En un principio, la nueva oportunidad que se dan va bien. Carson cuída a su marido, tira de él, mientras en Reeves crece la desazón al encontrarse una y otra vez con puertas cerradas. Sin embargo, siguen adelante, pero no durará mucho. La burbuja estalla cuando el último libro de Carson, «Frankie y la boda», es adaptado en Broadway convirtiéndose en un éxito instantáneo. Reeves, incapaz de asumir su fracaso y empequeñecido por el éxito de su mujer, vuelve a beber y esta vez lo hace a lo grande. Presa de delirios paranoides, comienza a hablarle a Carson de suicidio. Ella se asusta, pero no deja de beber a su lado, compartiendo fantasmas con frecuencia. Incluso se establece una especie de pacto suicida que Reeves comienza a gestar en 1952, durante una estancia en Francia.

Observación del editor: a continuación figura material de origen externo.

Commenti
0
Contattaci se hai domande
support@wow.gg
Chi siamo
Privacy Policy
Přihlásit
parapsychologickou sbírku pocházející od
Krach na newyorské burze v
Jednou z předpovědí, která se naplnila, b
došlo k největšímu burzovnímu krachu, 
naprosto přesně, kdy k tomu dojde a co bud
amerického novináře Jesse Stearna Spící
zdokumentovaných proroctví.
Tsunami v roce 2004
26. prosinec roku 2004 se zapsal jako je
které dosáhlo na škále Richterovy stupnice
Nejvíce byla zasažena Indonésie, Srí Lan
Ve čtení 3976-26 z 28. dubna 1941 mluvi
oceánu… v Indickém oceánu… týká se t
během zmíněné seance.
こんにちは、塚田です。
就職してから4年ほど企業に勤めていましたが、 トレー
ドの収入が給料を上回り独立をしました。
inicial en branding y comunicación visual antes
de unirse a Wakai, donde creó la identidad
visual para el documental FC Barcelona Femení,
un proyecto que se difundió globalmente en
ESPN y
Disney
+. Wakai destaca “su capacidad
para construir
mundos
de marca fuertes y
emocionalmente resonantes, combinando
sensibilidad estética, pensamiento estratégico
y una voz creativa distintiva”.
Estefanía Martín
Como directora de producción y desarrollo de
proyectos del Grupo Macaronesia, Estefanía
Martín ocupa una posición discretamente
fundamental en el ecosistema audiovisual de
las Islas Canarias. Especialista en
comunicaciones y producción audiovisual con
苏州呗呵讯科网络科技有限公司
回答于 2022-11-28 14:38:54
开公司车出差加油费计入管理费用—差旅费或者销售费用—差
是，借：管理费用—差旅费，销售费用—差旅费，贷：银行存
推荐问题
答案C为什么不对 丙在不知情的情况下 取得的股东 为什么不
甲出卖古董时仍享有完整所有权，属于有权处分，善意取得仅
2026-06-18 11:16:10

Finalmente, Reeves se aleja de ella, sabedor de que supone una rémora para la carrera de su esposa. Pocos meses más tarde la frustación de Reeves se traduce en macabro éxito por una vez en su vida mediante una soga colgada de una viga. Carson se hunde al conocer la noticia. Comienza a escribir, de modo amargo, sobre lo insoportable de las relaciones destructivas como la que mantuvo con Reeves. Se encuentra devastada, ya no quiere más. Tennessee Williams, amigo siempre, dice de Carson que lo único que quiere es amar y ser amada, pero a cambio se rodea de personas incapacitadas para darse, que sólo demandan su esencia negándole la suya propia. Vampiros emocionales que la desgastan poco a poco, sentencia. Carson sufre un infarto, después otro, después uno más. Le diagnostican cáncer de mama poco más tarde. Por entonces, su paralisis se ha agravado, llevándole a una silla de ruedas de la que ya no se levantará.

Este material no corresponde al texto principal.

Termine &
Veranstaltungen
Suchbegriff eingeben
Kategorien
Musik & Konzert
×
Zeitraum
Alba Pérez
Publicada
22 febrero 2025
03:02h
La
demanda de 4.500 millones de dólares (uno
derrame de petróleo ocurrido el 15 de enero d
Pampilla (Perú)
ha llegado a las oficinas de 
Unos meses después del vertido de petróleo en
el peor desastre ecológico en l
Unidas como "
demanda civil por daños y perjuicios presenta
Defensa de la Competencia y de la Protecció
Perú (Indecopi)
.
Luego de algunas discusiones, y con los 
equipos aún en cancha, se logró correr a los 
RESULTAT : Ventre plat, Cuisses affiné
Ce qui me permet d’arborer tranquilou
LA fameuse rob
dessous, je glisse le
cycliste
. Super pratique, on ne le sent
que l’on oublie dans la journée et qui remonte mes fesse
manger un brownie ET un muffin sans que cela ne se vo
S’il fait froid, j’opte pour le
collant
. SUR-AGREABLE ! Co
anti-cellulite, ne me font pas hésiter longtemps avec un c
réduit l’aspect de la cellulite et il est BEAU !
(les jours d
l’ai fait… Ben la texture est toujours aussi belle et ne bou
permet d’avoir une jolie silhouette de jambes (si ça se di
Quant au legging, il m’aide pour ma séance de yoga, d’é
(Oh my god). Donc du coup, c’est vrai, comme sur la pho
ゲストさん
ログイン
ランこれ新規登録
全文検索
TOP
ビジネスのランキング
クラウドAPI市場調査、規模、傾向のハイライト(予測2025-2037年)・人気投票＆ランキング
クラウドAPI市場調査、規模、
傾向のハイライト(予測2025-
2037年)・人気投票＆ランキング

Muere en 1967 en un hospital de Nueva York. Entre las pertenencias que llevó consigo en su último viaje figuraban un libro de Auden, una fotografía de sus padres y un reloj azul esmaltado con ribetes plateados que lucía la inscripción: «Busca el camino».

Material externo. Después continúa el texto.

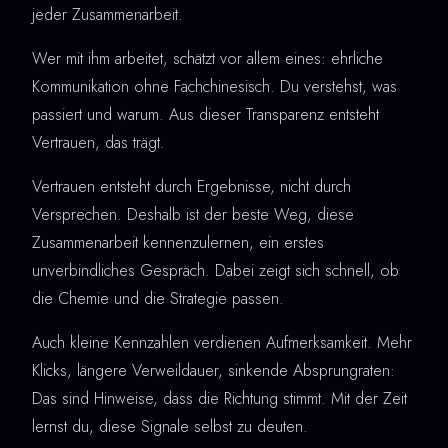
jeder Zusammenarbeit.
Wer mit ihm arbeitet, schätzt vor allem eines: ehrliche
Kommunikation ohne Fachchinesisch. Du verstehst, was
passiert und warum. Aus dieser Transparenz entsteht
Vertrauen, das trägt.
Vertrauen entsteht durch Ergebnisse, nicht durch
Versprechen. Deshalb ist der beste Weg, diese
Zusammenarbeit kennenzulernen, ein erstes
unverbindliches Gespräch. Dabei zeigt sich schnell, ob
die Chemie und die Strategie passen.
Auch kleine Kennzahlen verdienen Aufmerksamkeit. Mehr
Klicks, längere Verweildauer, sinkende Absprungraten:
Das sind Hinweise, dass die Richtung stimmt. Mit der Zeit
lernst du, diese Signale selbst zu deuten.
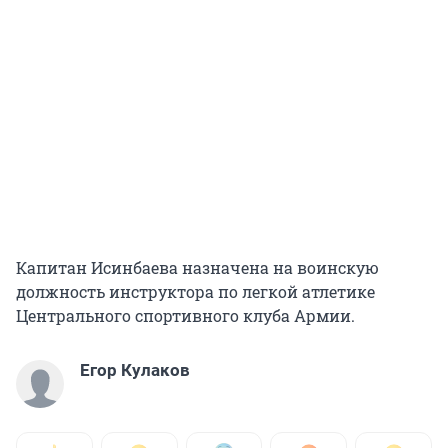
Капитан Исинбаева назначена на воинскую
должность инструктора по легкой атлетике
Центрального спортивного клуба Армии.
Егор Кулаков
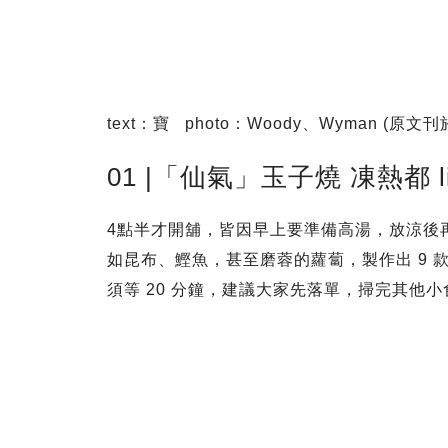
text：寶 photo：Woody、Wyman (原
01 |「仙氣」玉子燒 凍熱都 li
4點半才開舖，皆因早上要準備高湯，放涼後
如昆布、鰹魚，甚至磨蓉的蘿蔔，製作出 9
須等 20 分鐘，建議大家先落單，掃完其他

«En primer lugar, el amor es una experiencia común a dos personas. Pero el hecho de ser una experiencia común no quiere decir que sea una experiencia similar para las dos partes afectadas. Hay el amante y hay el amado, y cada uno de ellos proviene de regiones distintas. Con mucha frecuencia, el amado no es más que un estímulo para el amor acumulado durante años en el corazón del amante. No hay amante que no se dé cuenta de esto, con mayor o menor claridad; en el fondo, sabe que su amor es un amor solitario».
La Balada del Café Triste – Carson McCullers.